Ya ni siquiera había podido volver a ver aquellas amables estrellas ámbar, preguntándose si debía comenzar a verlas ya solo como un recuerdo de lo que consideró como una fugaz felicidad.

Ya volvía a desteñirse tanto el paisaje frente a sus ojos que se tocaba el pecho a diario para verificar que su molesto corazón continuara latiendo y no decidiera a caprichosamente acabar con su vida aún.

Si tan solo...

Sintió el golpeteo en la ventanilla del auto, donde se encontraba solo mientras su padre iba a buscar sus exámenes. Entonces volvió a verlo, sus iris ambarinos preocupados mientras una melancólica gota resbalaba por su mejilla tras caer de su cabello mojado por la lluvia.

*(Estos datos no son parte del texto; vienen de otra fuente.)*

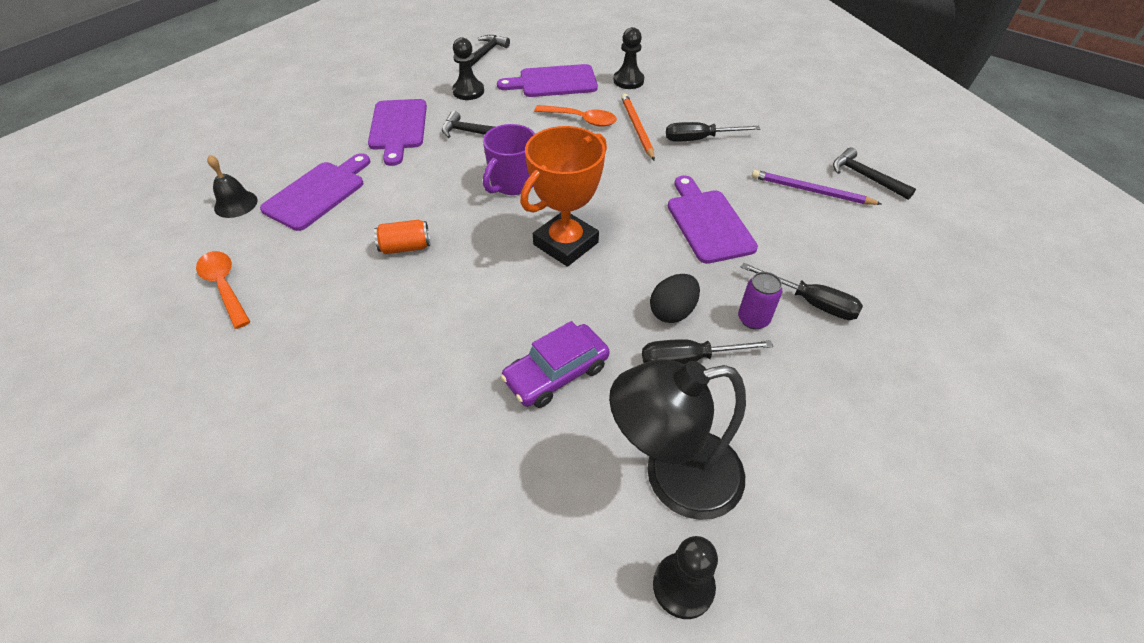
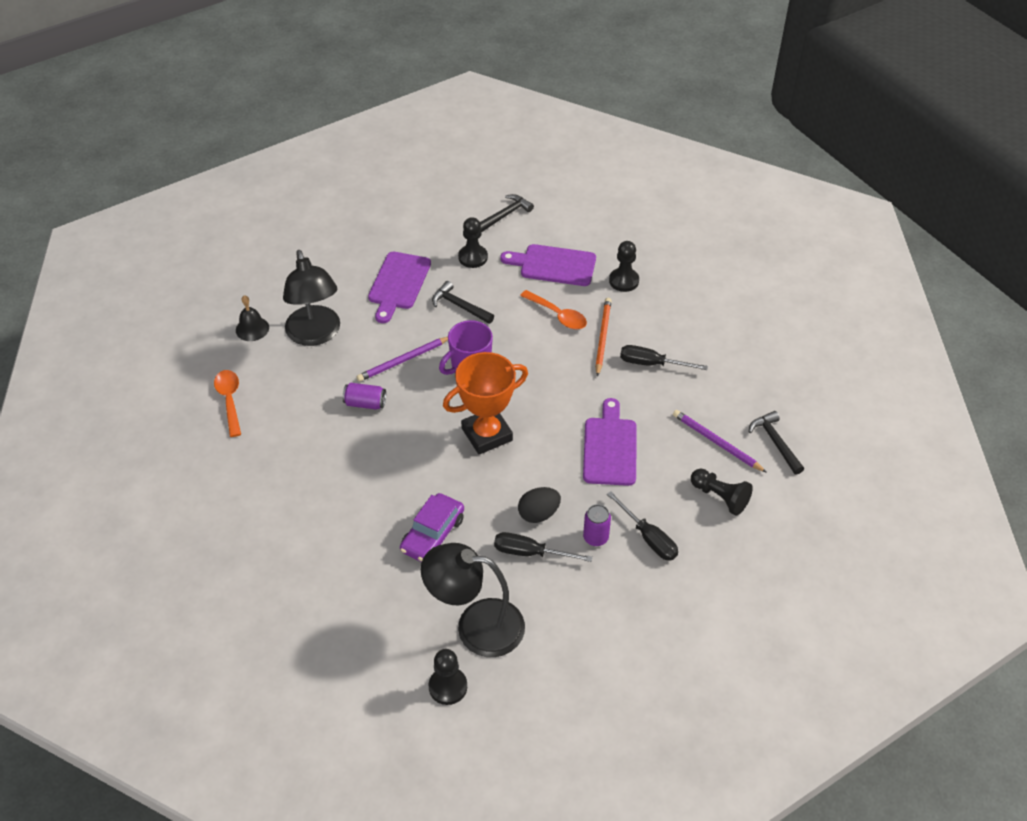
camera: 20 degrees right, 0 degrees up
(318, 193) = (315, 335): purple cutting board -> black lamp
(405, 247) = (365, 403): orange can -> purple can
(433, 194) = (403, 360): none -> purple pencil
(556, 373) = (433, 534): purple car -> purple car turned 45 degrees counterclockwise
(853, 240) = (720, 497): none -> black pawn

Abrió la puerta casi por inercia, saliendo del auto sin importarle quedar empapado hasta quedar frente a él.

Si tan solo pudiera aferrarse a lo único que lo hacía sentirse vivo...

Bokuto le tendió la mano como siempre hacía, formando una sonrisa consoladora que intentaba transmitirle un silencioso "Todo estará bien" y lo invitaba a seguirlo aunque probablemente ninguno de los dos sepa con exactitud a donde.

Entonces sería capaz de abandonarlo todo con tal de tenerlo.